Весь вечер, ночью занимаясь — только о «Чапаеве», только о нем и думаю. Сегодня отнесу еще «Посвящение», а потом спросить хочу Лепешинского, не даст ли он свое предисловие? Мнения он о книжке отличного: пусть даст! Кашу маслом не испортишь! А может, и не скажу ему ничего, еще сам того не знаю… Пойду…
«ЧАПАЕВ»
Вчера были на авторской корректуре три листа (2, 3, 4-й). Тщательнейше страдал над ними — часа по два над каждым. А то и больше. Так никогда не страдаю, когда «ВМиР»[34] хотя бы на свет произвожу, а там ведь я — выпускающий. Тут по-иному чувствую себя: свое… родное… «Чапаев» тут…

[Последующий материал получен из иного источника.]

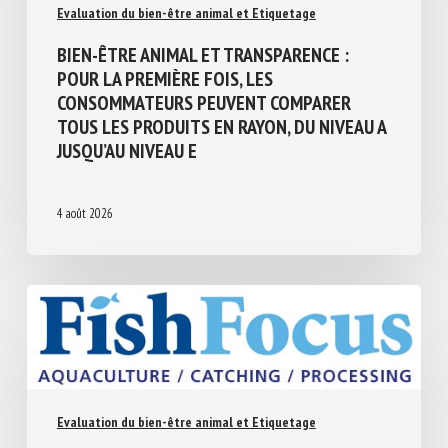
Evaluation du bien-être animal et Etiquetage
BIEN-ÊTRE ANIMAL ET TRANSPARENCE :
POUR LA PREMIÈRE FOIS, LES
CONSOMMATEURS PEUVENT COMPARER
TOUS LES PRODUITS EN RAYON, DU NIVEAU
A JUSQU’AU NIVEAU E
4 août 2026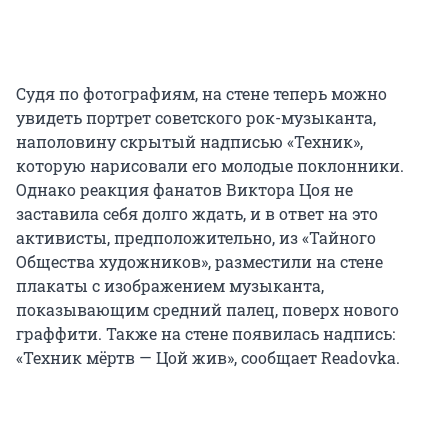
Судя по фотографиям, на стене теперь можно
увидеть портрет советского рок-музыканта,
наполовину скрытый надписью «Техник»,
которую нарисовали его молодые поклонники.
Однако реакция фанатов Виктора Цоя не
заставила себя долго ждать, и в ответ на это
активисты, предположительно, из «Тайного
Общества художников», разместили на стене
плакаты с изображением музыканта,
показывающим средний палец, поверх нового
граффити. Также на стене появилась надпись:
«Техник мёртв — Цой жив», сообщает Readovka.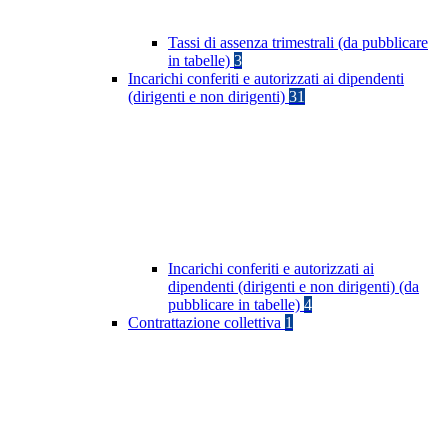
Tassi di assenza trimestrali (da pubblicare
in tabelle)
3
Incarichi conferiti e autorizzati ai dipendenti
(dirigenti e non dirigenti)
31
Incarichi conferiti e autorizzati ai
dipendenti (dirigenti e non dirigenti) (da
pubblicare in tabelle)
4
Contrattazione collettiva
1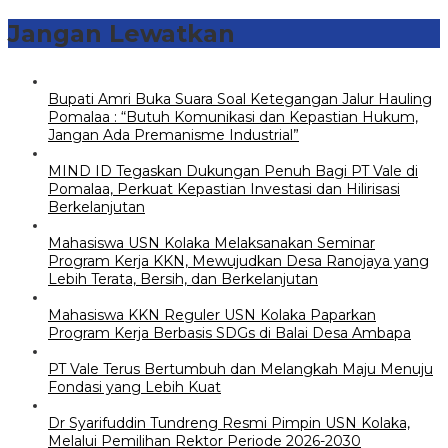
Jangan Lewatkan
Bupati Amri Buka Suara Soal Ketegangan Jalur Hauling
Pomalaa : “Butuh Komunikasi dan Kepastian Hukum,
Jangan Ada Premanisme Industrial”
MIND ID Tegaskan Dukungan Penuh Bagi PT Vale di
Pomalaa, Perkuat Kepastian Investasi dan Hilirisasi
Berkelanjutan
Mahasiswa USN Kolaka Melaksanakan Seminar
Program Kerja KKN, Mewujudkan Desa Ranojaya yang
Lebih Terata, Bersih, dan Berkelanjutan
Mahasiswa KKN Reguler USN Kolaka Paparkan
Program Kerja Berbasis SDGs di Balai Desa Ambapa
PT Vale Terus Bertumbuh dan Melangkah Maju Menuju
Fondasi yang Lebih Kuat
Dr Syarifuddin Tundreng Resmi Pimpin USN Kolaka,
Melalui Pemilihan Rektor Periode 2026-2030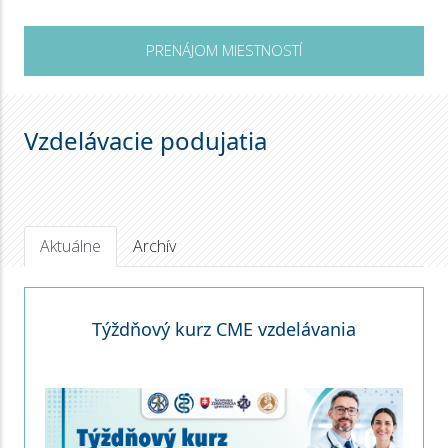
PRENÁJOM MIESTNOSTÍ
Vzdelávacie podujatia
Aktuálne
Archív
Týždňový kurz CME vzdelávania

Своя рубаха к телу ближе. Свое дитя — дороже. Вот они, непроизвольные доказательства наших инстинктов! Многое от старого, так многое, что буквально на каждом шагу!
«ЧАПАЕВ» И СЧАСТЬЕ
В течение недель двух, когда уже все определилось, когда книга принята, набирается, печатается, когда уверен, что она пойдет, безусловно пойдет, ничто ее не задержит, оплачена на 80 %, — вся нервность пропала, острота переживаний миновала. Иду по бульвару и размышляю:
«Жизнь… Что такое жизнь? Это сумма всяческих моментов, отличных, счастливых и гнусных, отвратительно мрачных. Жизнь — неустанные поиски счастья. Каждый ищет его, каждый ищет по-своему и в разном видит его, узнаёт, чувствует. Но спроси человека: где твое счастье? Он ответа тебе не даст. Когда ты это счастье знал? Конкретно, определенно, назови мне момент и факты, которые считаешь выявлением счастья? На это тебе человек никогда ничего не ответит, ибо он знать своего счастья не умеет (пока что), а только умеет ждать его, искать, надеяться на него… Мало. Но большего не умеет. Так вот, идучи бульваром, думал: где счастье? К примеру, скажем, написал вот книгу, „Чапаева“ написал. Всю жизнь мою только и мечтал о том, чтобы стать настоящим писателем, одну за другой выпускать свои книги. Это — мечта всей жизни. Так неужели нельзя счастьем назвать то время, когда выходит первая большая книга? Ведь, кажется, надо бы в бешенство от счастья и удовлетворенья приходить! Надо бы сказать себе определенно: вот оно, счастье! Я его ждал, искал, добивался — и вот оно со мною, у меня, я им обладаю: чего ж еще?» Так размышлял, идучи Пречистенским бульваром. Было время, плыли часы предвечерних сумерек. Тихо, широкими мягкими хлопьями падал, порхая меж дерев, предвесенний прощальный снег… Скоро весна. Скоро тепло, ручьи, птицы, переполненное сердце. Но теперь кругом все еще белые, теплые пуховики оробевшего снега. Он затаился, как заяц от опасности, он знает, что скоро его не будет, и мохнатую рыхлую голову вобрал в оголенные плечи, задышал слабосильными, неядреными ветрами, стал беспомощен и тих, пародией на бураны, только яснее обнаружил, как слаб, беспомощен, обречен на близкую погибель…
И когда думалось про это — блаженство разливалось по увлажненному тихими мыслями организму. Становилось мудро-хорошо и в сознании и в чувствах. Это — счастье. Ощутимое. Теперь же, ни раньше, ни позже.